--- BEGIN Dataset excerpts ---

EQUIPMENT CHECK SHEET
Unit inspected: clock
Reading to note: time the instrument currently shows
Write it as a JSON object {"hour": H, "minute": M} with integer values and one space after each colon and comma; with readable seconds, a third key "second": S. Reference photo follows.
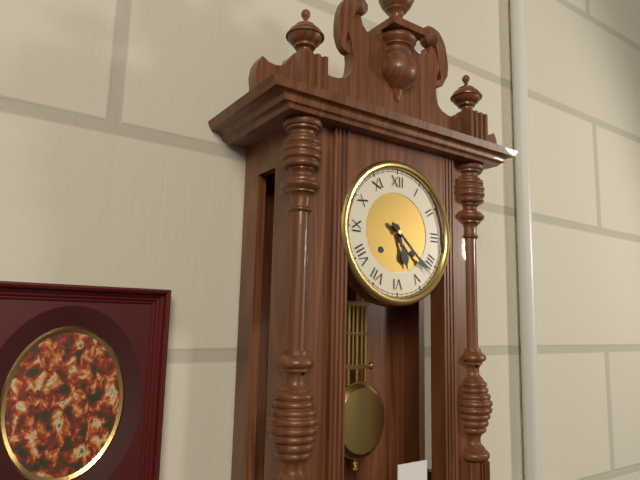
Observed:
{"hour": 5, "minute": 22}
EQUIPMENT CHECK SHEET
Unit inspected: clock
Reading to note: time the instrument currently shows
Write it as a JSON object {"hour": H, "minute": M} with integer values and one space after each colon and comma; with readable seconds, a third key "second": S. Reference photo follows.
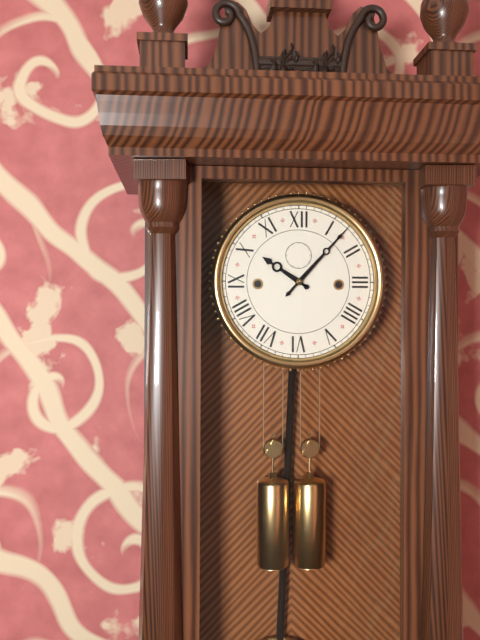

--- END Dataset excerpts ---

## Aim
Transcribe all of the records above line for line and without alteration, omitting the pictures.

## Complete response
EQUIPMENT CHECK SHEET
Unit inspected: clock
Reading to note: time the instrument currently shows
Write it as a JSON object {"hour": H, "minute": M} with integer values and one space after each colon and comma; with readable seconds, a third key "second": S. Reference photo follows.
Observed:
{"hour": 5, "minute": 22}
EQUIPMENT CHECK SHEET
Unit inspected: clock
Reading to note: time the instrument currently shows
Write it as a JSON object {"hour": H, "minute": M} with integer values and one space after each colon and comma; with readable seconds, a third key "second": S. Reference photo follows.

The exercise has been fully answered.